The electricity industry is undergoing major evolutions that works far more than the infrastructure upgrade, where people focus more on renewable and sustainable energy. In this paper, we proposed a proof-of-benefit consensus protocol in blockchain system and further presented the P2PEBT system that works with EV in the electricity market to minimize the power fluctuation in a day. By achieving the objective, the stability is enhanced with more flattened power consumption and the operation cost is accordingly reduced corresponding to the emergent situation operation. We analyzed the state-of-art blockchain technology and the consensus mechanisms including proof-of-work and proof-of-stake where the motivation is identified with respect to the disadvantages in these mechanisms. Then, the PoB is proposed along with the P2PEBT system to support EV participating in the electricity trading with local peers. Security analysis has shown that the proposed mechanism is capable of protecting the transaction execution against potential attacks and adapting to the electricity trading scenario. Simulation results present the charging and discharging demand changes using the P2PEBT system and further implies the capability of the proposed system in substantially decreasing the PF value.

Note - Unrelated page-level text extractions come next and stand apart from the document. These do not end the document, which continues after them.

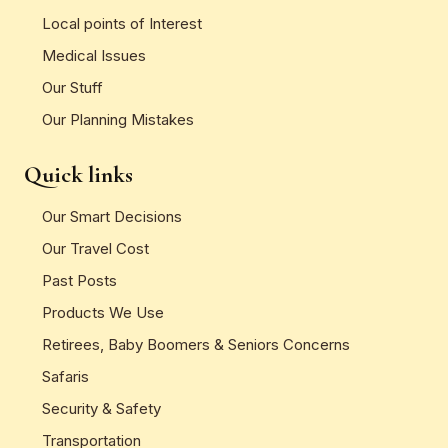
Local points of Interest
Medical Issues
Our Stuff
Our Planning Mistakes
Quick links
Our Smart Decisions
Our Travel Cost
Past Posts
Products We Use
Retirees, Baby Boomers & Seniors Concerns
Safaris
Security & Safety
Transportation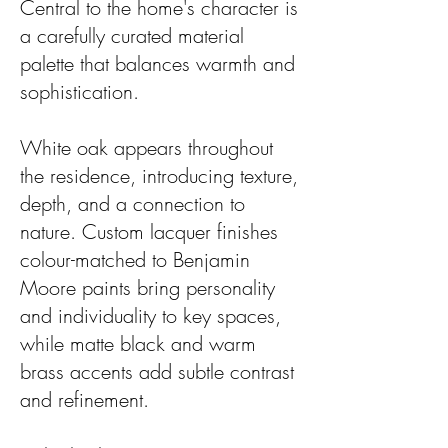
Central to the home's character is
a carefully curated material
palette that balances warmth and
sophistication.
White oak appears throughout
the residence, introducing texture,
depth, and a connection to
nature. Custom lacquer finishes
colour-matched to Benjamin
Moore paints bring personality
and individuality to key spaces,
while matte black and warm
brass accents add subtle contrast
and refinement.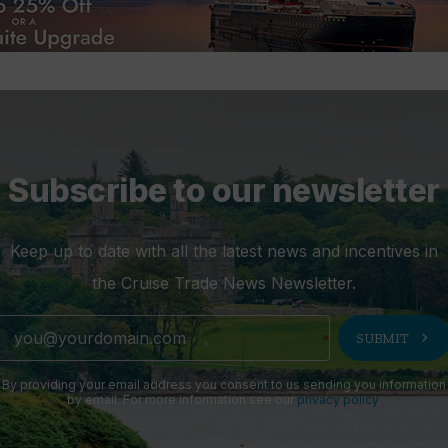
Subscribe to our newsletter
Keep up to date with all the latest news and incentives in
the Cruise Trade News Newsletter.
chevron_right
SUBMIT
By providing your email address you consent to us sending you information
by email. For more information see our
privacy policy
.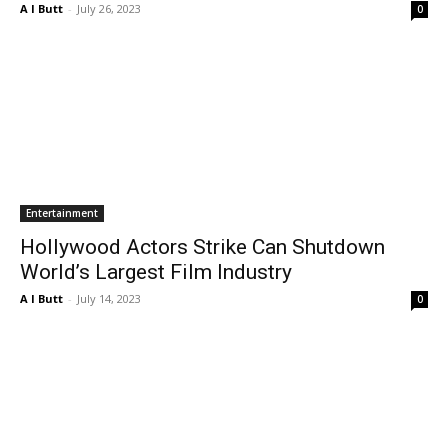
A I Butt
-
July 26, 2023
0
Entertainment
Hollywood Actors Strike Can Shutdown
World’s Largest Film Industry
A I Butt
-
July 14, 2023
0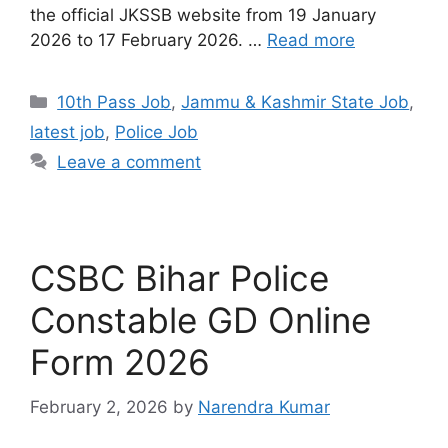
the official JKSSB website from 19 January
2026 to 17 February 2026. …
Read more
10th Pass Job
,
Jammu & Kashmir State Job
,
latest job
,
Police Job
Leave a comment
CSBC Bihar Police
Constable GD Online
Form 2026
February 2, 2026
by
Narendra Kumar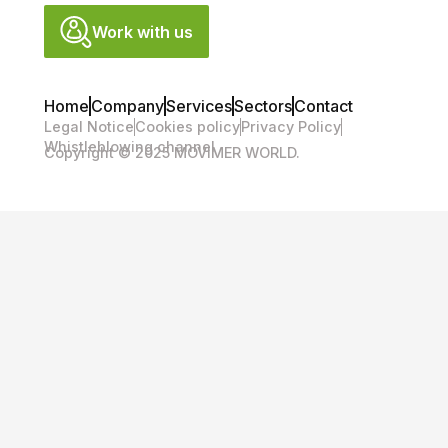
Work with us
Home
Company
Services
Sectors
Contact
Legal Notice
Cookies policy
Privacy Policy
Whistleblowing channel
Copyright © 2025 MOVIMER WORLD.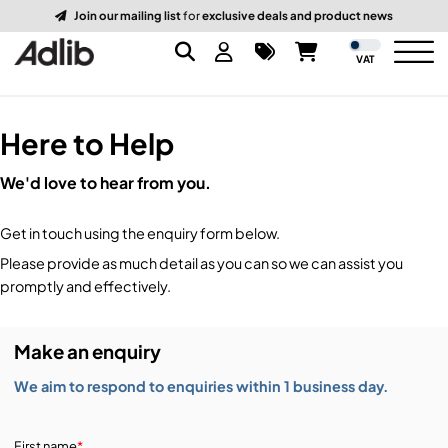
Join our mailing list
for
exclusive deals and product news
VAT
Here to Help
Brands
We'd love to hear from you.
Audio
Audio Brands
Get in touch using the enquiry form below.
Lighting Brands
Lighting
Amplifiers, Controllers, & Processing
Please provide as much detail as you can so we can assist you
promptly and effectively.
Video Brands
Audio Distribution & Networking
Video
Atmospherics & Effects
Make an enquiry
Packaging Brands
Audio Interfaces & Playback
Lighting Consoles & Control
Packaging
Displays & Projectors
We aim to respond to enquiries within 1 business day.
DJ Equipment
Lighting Data Distribution & Networking
Video Switches
B-Stock
19-Inch Rack Cases
First name
*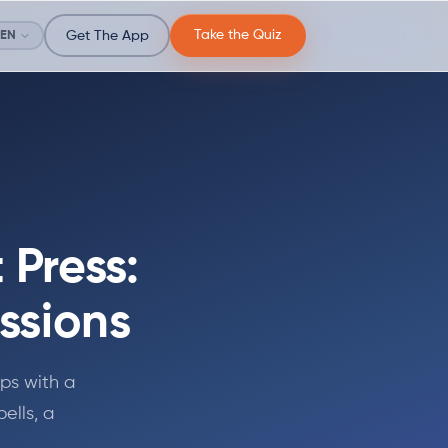
Take the Quiz
EN
Get The App
Press:
ssions
ps with a
ells, a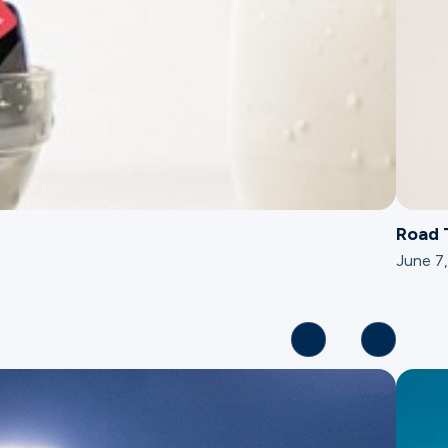
Road 
June 7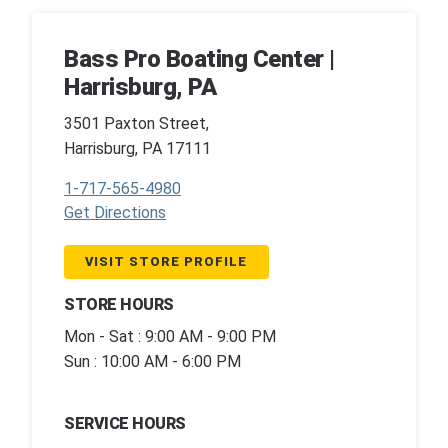
Bass Pro Boating Center |
Harrisburg, PA
3501 Paxton Street,
Harrisburg, PA 17111
1-717-565-4980
Get Directions
VISIT STORE PROFILE
STORE HOURS
Mon - Sat : 9:00 AM - 9:00 PM
Sun : 10:00 AM - 6:00 PM
SERVICE HOURS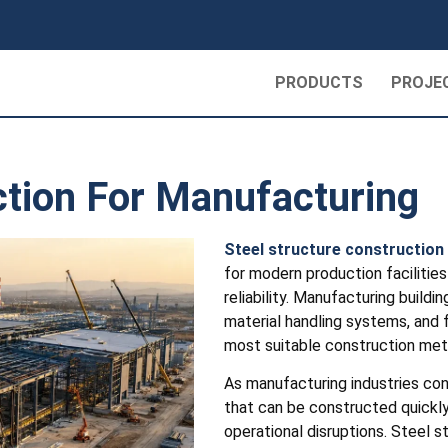
PRODUCTS
PROJE
ction For Manufacturing
Steel structure construction
for modern production facilities 
reliability. Manufacturing buil
material handling systems, and 
most suitable construction met
As manufacturing industries con
that can be constructed quickly
operational disruptions. Steel s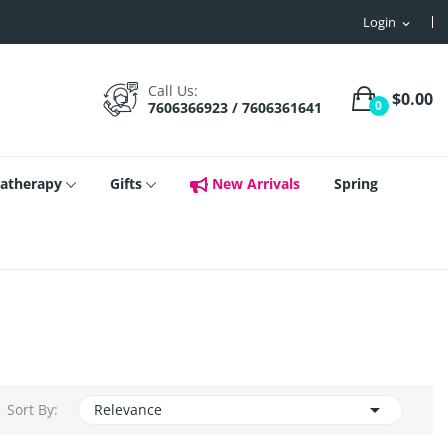
Login
expand_more
Call Us:
$0.00
0
7606366923 / 7606361641
atherapy
Gifts
New Arrivals
Spring

Sort By:
Relevance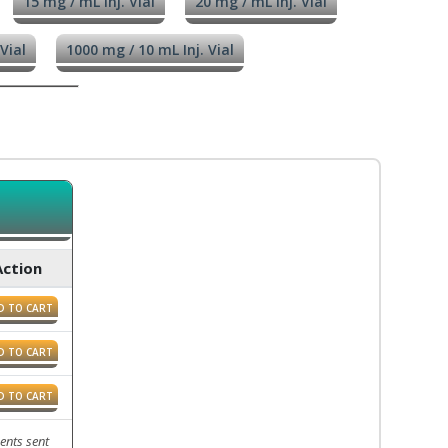
15 mg / mL Inj. Vial
20 mg / mL Inj. Vial
Vial
1000 mg / 10 mL Inj. Vial
Action
D TO CART
D TO CART
D TO CART
ents sent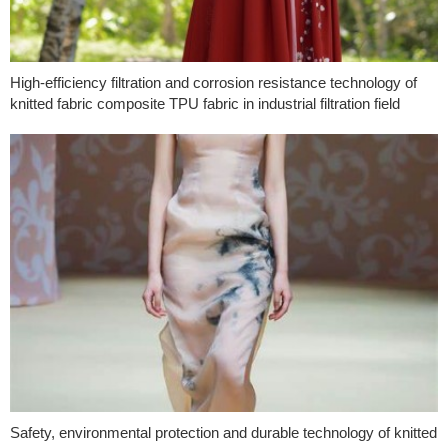
High-efficiency filtration and corrosion resistance technology of
knitted fabric composite TPU fabric in industrial filtration field
Safety, environmental protection and durable technology of knitted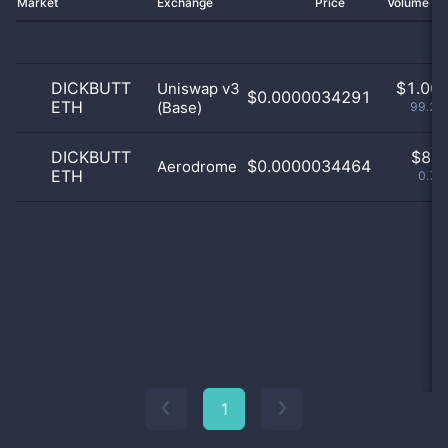
Market
Exchange
Price
Volume 2
DICKBUTT
$
1.00 
Uniswap v3
$0.0000034291
ETH
(Base)
99.21
DICKBUTT
$
8.0
$0.0000034464
Aerodrome
ETH
0.79
1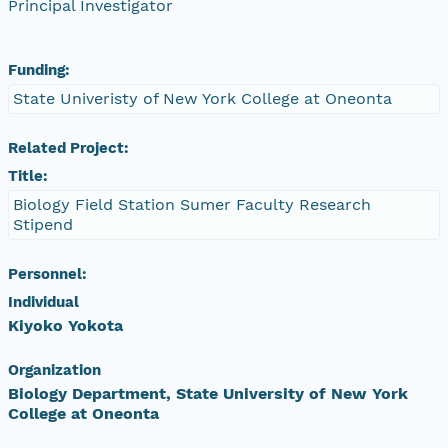
Principal Investigator
Funding:
State Univeristy of New York College at Oneonta
Related Project:
Title:
Biology Field Station Sumer Faculty Research
Stipend
Personnel:
Individual
Kiyoko Yokota
Organization
Biology Department, State University of New York
College at Oneonta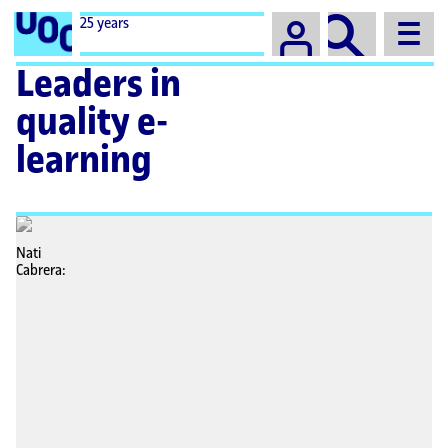
Campus
25 years
Leaders in
quality e-
learning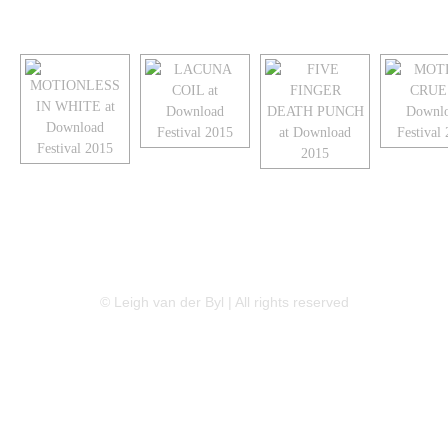
LINKEDIN
FLICKR
TWITTER
© Leigh van der Byl | All rights reserved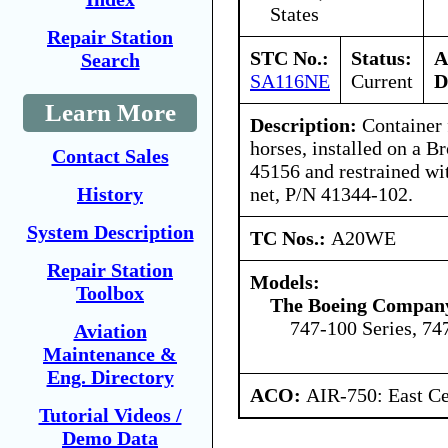
States
Repair Station
STC No.:
Status:
A
Search
SA116NE
Current
D
Learn More
Description:
Container f
horses, installed on a B
Contact Sales
45156 and restrained wi
net, P/N 41344-102.
History
System Description
TC Nos.:
A20WE
Repair Station
Models:
Toolbox
The Boeing Compan
747-100 Series, 74
Aviation
Maintenance &
Eng. Directory
ACO:
AIR-750: East Ce
Tutorial Videos /
Demo Data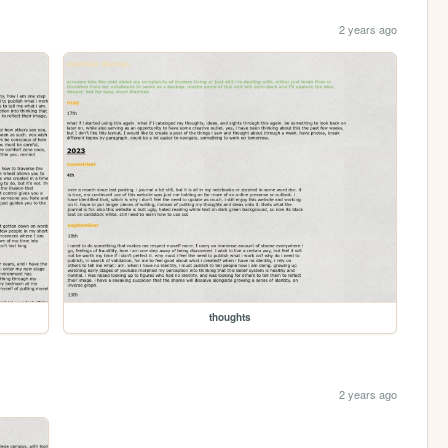
2 years ago
thoughts
2 years ago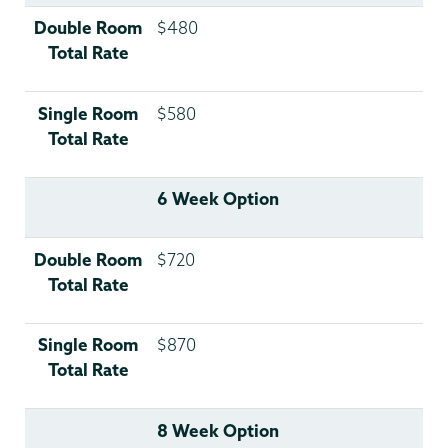
Double Room
$480
Total Rate
Single Room
$580
Total Rate
6 Week Option
Double Room
$720
Total Rate
Single Room
$870
Total Rate
8 Week Option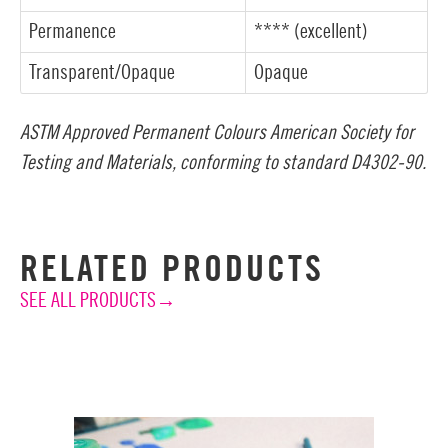
Permanence
**** (excellent)
Transparent/Opaque
Opaque
ASTM Approved Permanent Colours American Society for
Testing and Materials, conforming to standard D4302-90.
RELATED PRODUCTS
SEE ALL PRODUCTS→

We use the real dataset from Austrian households to analyze the customer electricity consumption behavior and currently available charging speed types are adapted to simulate the proposed system. The P2PEBT system provides a brand new way to practice the transactional energy market, and the blockchain technology not only decentralizes the hierarchical power grid system but also increases the system security. In the future, it is necessary to implement the system in the blockchain platform to feed with real-time data in order to test its scalability and performance.